Data entries:
^^^^

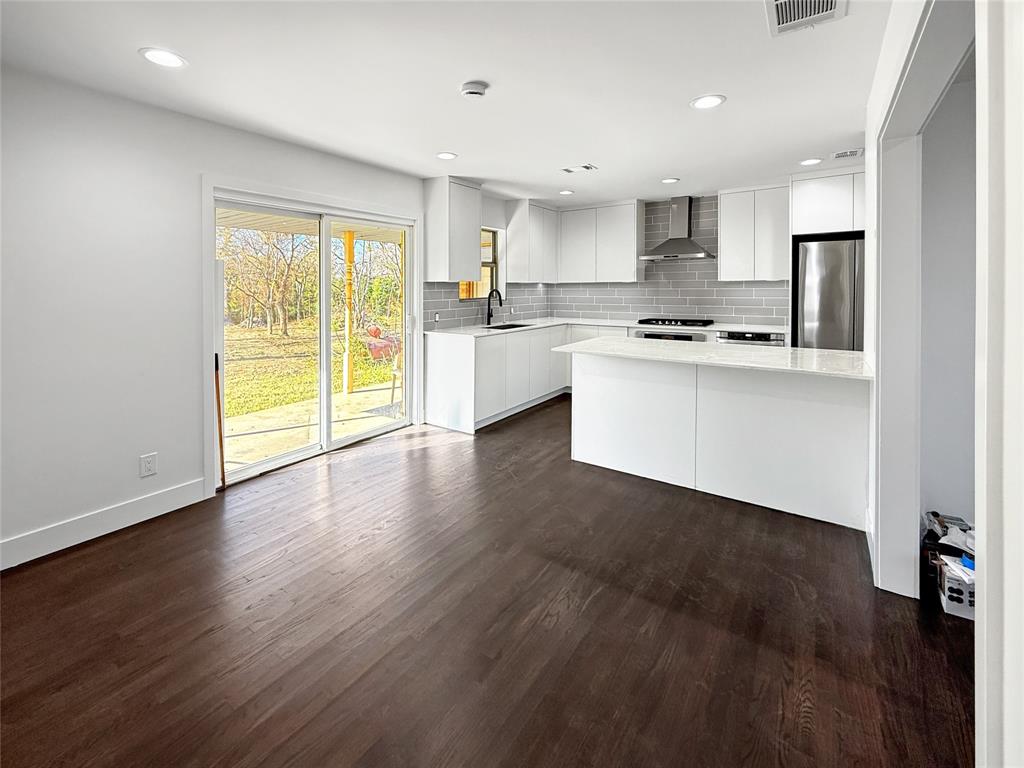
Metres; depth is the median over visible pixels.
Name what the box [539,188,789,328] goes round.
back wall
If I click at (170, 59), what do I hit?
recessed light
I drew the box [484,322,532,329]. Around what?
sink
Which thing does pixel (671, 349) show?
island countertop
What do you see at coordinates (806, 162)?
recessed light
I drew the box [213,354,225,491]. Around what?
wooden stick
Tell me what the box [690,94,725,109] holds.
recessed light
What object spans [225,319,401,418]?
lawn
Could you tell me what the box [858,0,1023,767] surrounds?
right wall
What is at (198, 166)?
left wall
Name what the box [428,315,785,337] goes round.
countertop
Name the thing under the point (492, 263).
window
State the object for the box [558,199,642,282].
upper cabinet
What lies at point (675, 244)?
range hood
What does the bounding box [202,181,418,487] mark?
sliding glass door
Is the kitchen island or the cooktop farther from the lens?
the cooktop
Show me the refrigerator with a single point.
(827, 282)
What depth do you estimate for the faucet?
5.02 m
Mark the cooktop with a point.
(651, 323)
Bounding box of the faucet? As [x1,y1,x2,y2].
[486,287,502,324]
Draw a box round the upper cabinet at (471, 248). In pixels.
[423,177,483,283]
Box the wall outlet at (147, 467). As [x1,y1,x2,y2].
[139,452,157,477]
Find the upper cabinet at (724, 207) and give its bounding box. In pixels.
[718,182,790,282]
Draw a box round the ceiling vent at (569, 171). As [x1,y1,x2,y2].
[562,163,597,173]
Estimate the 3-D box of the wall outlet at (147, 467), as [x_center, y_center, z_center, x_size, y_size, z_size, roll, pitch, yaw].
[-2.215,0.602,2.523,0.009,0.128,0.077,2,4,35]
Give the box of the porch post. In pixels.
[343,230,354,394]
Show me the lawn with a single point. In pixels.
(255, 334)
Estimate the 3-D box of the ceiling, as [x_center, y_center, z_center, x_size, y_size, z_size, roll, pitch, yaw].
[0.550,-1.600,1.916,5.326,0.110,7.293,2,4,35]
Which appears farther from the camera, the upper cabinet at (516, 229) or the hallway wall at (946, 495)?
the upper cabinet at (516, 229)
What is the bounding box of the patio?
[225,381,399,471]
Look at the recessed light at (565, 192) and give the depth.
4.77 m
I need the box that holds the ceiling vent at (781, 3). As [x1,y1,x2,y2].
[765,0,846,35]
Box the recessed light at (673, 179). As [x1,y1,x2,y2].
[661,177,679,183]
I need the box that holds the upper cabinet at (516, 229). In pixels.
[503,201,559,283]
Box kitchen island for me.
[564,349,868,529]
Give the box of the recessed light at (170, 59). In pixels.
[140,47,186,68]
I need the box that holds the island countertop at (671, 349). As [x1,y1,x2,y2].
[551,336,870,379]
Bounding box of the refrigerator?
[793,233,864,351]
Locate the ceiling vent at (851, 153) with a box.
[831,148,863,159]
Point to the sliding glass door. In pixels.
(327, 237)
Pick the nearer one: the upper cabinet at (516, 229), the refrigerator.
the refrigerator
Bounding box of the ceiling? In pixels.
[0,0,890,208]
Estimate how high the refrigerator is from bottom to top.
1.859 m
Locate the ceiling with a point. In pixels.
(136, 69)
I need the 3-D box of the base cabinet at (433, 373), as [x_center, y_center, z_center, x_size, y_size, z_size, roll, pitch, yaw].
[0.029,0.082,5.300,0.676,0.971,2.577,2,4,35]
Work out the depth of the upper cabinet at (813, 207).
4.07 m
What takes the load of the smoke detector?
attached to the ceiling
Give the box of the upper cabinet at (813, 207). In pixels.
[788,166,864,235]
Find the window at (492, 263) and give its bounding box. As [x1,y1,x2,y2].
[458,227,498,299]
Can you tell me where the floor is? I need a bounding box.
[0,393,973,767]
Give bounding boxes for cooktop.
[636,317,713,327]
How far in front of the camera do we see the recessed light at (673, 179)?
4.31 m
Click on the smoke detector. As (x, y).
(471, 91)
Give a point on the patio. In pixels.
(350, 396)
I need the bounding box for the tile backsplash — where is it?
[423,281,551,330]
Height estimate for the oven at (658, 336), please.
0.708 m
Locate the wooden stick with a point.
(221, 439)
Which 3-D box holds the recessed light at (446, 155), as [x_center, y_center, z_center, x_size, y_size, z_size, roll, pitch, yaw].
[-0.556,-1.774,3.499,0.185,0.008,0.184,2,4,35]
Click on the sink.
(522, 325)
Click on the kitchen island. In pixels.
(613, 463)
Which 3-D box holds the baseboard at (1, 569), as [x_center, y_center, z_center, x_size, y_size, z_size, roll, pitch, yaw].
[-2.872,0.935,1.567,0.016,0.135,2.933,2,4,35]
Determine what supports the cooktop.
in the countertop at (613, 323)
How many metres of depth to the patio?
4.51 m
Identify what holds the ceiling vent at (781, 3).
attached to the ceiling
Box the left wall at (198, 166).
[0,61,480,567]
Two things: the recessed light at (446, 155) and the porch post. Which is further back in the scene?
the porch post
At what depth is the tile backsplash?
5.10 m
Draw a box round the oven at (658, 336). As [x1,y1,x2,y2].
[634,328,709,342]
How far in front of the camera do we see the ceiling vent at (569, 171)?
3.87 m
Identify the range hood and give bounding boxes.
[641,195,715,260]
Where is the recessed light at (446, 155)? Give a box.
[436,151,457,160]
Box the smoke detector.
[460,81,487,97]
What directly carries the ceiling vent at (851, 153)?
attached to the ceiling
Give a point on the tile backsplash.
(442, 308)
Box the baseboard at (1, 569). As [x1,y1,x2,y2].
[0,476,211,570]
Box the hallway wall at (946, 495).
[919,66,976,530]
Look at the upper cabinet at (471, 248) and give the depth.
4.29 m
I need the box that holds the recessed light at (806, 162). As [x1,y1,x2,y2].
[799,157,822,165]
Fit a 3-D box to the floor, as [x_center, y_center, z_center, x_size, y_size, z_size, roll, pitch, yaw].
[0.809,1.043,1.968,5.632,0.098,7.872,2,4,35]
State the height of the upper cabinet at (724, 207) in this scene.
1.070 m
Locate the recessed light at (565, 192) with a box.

^^^^

→ Goal of the exercise:
Write every entry again exactly as given, skipping the pictures.

→ Problem solution:
Metres; depth is the median over visible pixels.
Name what the box [539,188,789,328] goes round.
back wall
If I click at (170, 59), what do I hit?
recessed light
I drew the box [484,322,532,329]. Around what?
sink
Which thing does pixel (671, 349) show?
island countertop
What do you see at coordinates (806, 162)?
recessed light
I drew the box [213,354,225,491]. Around what?
wooden stick
Tell me what the box [690,94,725,109] holds.
recessed light
What object spans [225,319,401,418]?
lawn
Could you tell me what the box [858,0,1023,767] surrounds?
right wall
What is at (198, 166)?
left wall
Name what the box [428,315,785,337] goes round.
countertop
Name the thing under the point (492, 263).
window
State the object for the box [558,199,642,282].
upper cabinet
What lies at point (675, 244)?
range hood
What does the bounding box [202,181,418,487] mark?
sliding glass door
Is the kitchen island or the cooktop farther from the lens?
the cooktop
Show me the refrigerator with a single point.
(827, 282)
What depth do you estimate for the faucet?
5.02 m
Mark the cooktop with a point.
(651, 323)
Bounding box of the faucet? As [x1,y1,x2,y2].
[486,287,502,324]
Draw a box round the upper cabinet at (471, 248). In pixels.
[423,177,483,283]
Box the wall outlet at (147, 467). As [x1,y1,x2,y2].
[139,452,157,477]
Find the upper cabinet at (724, 207) and give its bounding box. In pixels.
[718,182,790,282]
Draw a box round the ceiling vent at (569, 171). As [x1,y1,x2,y2].
[562,163,597,173]
Estimate the 3-D box of the wall outlet at (147, 467), as [x_center, y_center, z_center, x_size, y_size, z_size, roll, pitch, yaw].
[-2.215,0.602,2.523,0.009,0.128,0.077,2,4,35]
Give the box of the porch post. In pixels.
[343,230,354,394]
Show me the lawn with a single point. In pixels.
(255, 334)
Estimate the 3-D box of the ceiling, as [x_center, y_center, z_center, x_size, y_size, z_size, roll, pitch, yaw].
[0.550,-1.600,1.916,5.326,0.110,7.293,2,4,35]
Which appears farther from the camera, the upper cabinet at (516, 229) or the hallway wall at (946, 495)?
the upper cabinet at (516, 229)
What is the bounding box of the patio?
[225,381,399,471]
Look at the recessed light at (565, 192) and give the depth.
4.77 m
I need the box that holds the ceiling vent at (781, 3). As [x1,y1,x2,y2].
[765,0,846,35]
Box the recessed light at (673, 179). As [x1,y1,x2,y2].
[661,177,679,183]
I need the box that holds the upper cabinet at (516, 229). In pixels.
[503,201,559,283]
Box kitchen island for me.
[564,349,868,529]
Give the box of the recessed light at (170, 59). In pixels.
[140,47,186,68]
I need the box that holds the island countertop at (671, 349). As [x1,y1,x2,y2].
[551,336,870,379]
Bounding box of the refrigerator?
[793,233,864,351]
Locate the ceiling vent at (851, 153) with a box.
[831,148,863,159]
Point to the sliding glass door. In pixels.
(327, 237)
Pick the nearer one: the upper cabinet at (516, 229), the refrigerator.
the refrigerator
Bounding box of the ceiling? In pixels.
[0,0,890,208]
Estimate how high the refrigerator is from bottom to top.
1.859 m
Locate the ceiling with a point. In pixels.
(136, 69)
I need the 3-D box of the base cabinet at (433, 373), as [x_center, y_center, z_center, x_size, y_size, z_size, roll, pitch, yaw].
[0.029,0.082,5.300,0.676,0.971,2.577,2,4,35]
Work out the depth of the upper cabinet at (813, 207).
4.07 m
What takes the load of the smoke detector?
attached to the ceiling
Give the box of the upper cabinet at (813, 207). In pixels.
[788,166,864,235]
Find the window at (492, 263) and give its bounding box. As [x1,y1,x2,y2].
[458,227,498,299]
Can you tell me where the floor is? I need a bounding box.
[0,393,973,767]
Give bounding boxes for cooktop.
[636,317,713,327]
How far in front of the camera do we see the recessed light at (673, 179)?
4.31 m
Click on the smoke detector. As (x, y).
(471, 91)
Give a point on the patio. In pixels.
(350, 396)
I need the bounding box for the tile backsplash — where is it?
[423,281,551,330]
Height estimate for the oven at (658, 336), please.
0.708 m
Locate the wooden stick with a point.
(221, 439)
Which 3-D box holds the recessed light at (446, 155), as [x_center, y_center, z_center, x_size, y_size, z_size, roll, pitch, yaw].
[-0.556,-1.774,3.499,0.185,0.008,0.184,2,4,35]
Click on the sink.
(522, 325)
Click on the kitchen island. In pixels.
(613, 463)
Which 3-D box holds the baseboard at (1, 569), as [x_center, y_center, z_center, x_size, y_size, z_size, roll, pitch, yaw].
[-2.872,0.935,1.567,0.016,0.135,2.933,2,4,35]
Determine what supports the cooktop.
in the countertop at (613, 323)
How many metres of depth to the patio?
4.51 m
Identify what holds the ceiling vent at (781, 3).
attached to the ceiling
Box the left wall at (198, 166).
[0,61,480,567]
Two things: the recessed light at (446, 155) and the porch post. Which is further back in the scene?
the porch post
At what depth is the tile backsplash?
5.10 m
Draw a box round the oven at (658, 336). As [x1,y1,x2,y2].
[634,328,709,342]
How far in front of the camera do we see the ceiling vent at (569, 171)?
3.87 m
Identify the range hood and give bounding boxes.
[641,195,715,260]
Where is the recessed light at (446, 155)? Give a box.
[436,151,457,160]
Box the smoke detector.
[460,81,487,97]
What directly carries the ceiling vent at (851, 153)?
attached to the ceiling
Give a point on the tile backsplash.
(442, 308)
Box the baseboard at (1, 569). As [x1,y1,x2,y2].
[0,476,211,570]
Box the hallway wall at (946, 495).
[919,66,976,530]
Look at the upper cabinet at (471, 248) and give the depth.
4.29 m
I need the box that holds the recessed light at (806, 162). As [x1,y1,x2,y2].
[799,157,822,165]
Fit a 3-D box to the floor, as [x_center, y_center, z_center, x_size, y_size, z_size, roll, pitch, yaw].
[0.809,1.043,1.968,5.632,0.098,7.872,2,4,35]
State the height of the upper cabinet at (724, 207) in this scene.
1.070 m
Locate the recessed light at (565, 192) with a box.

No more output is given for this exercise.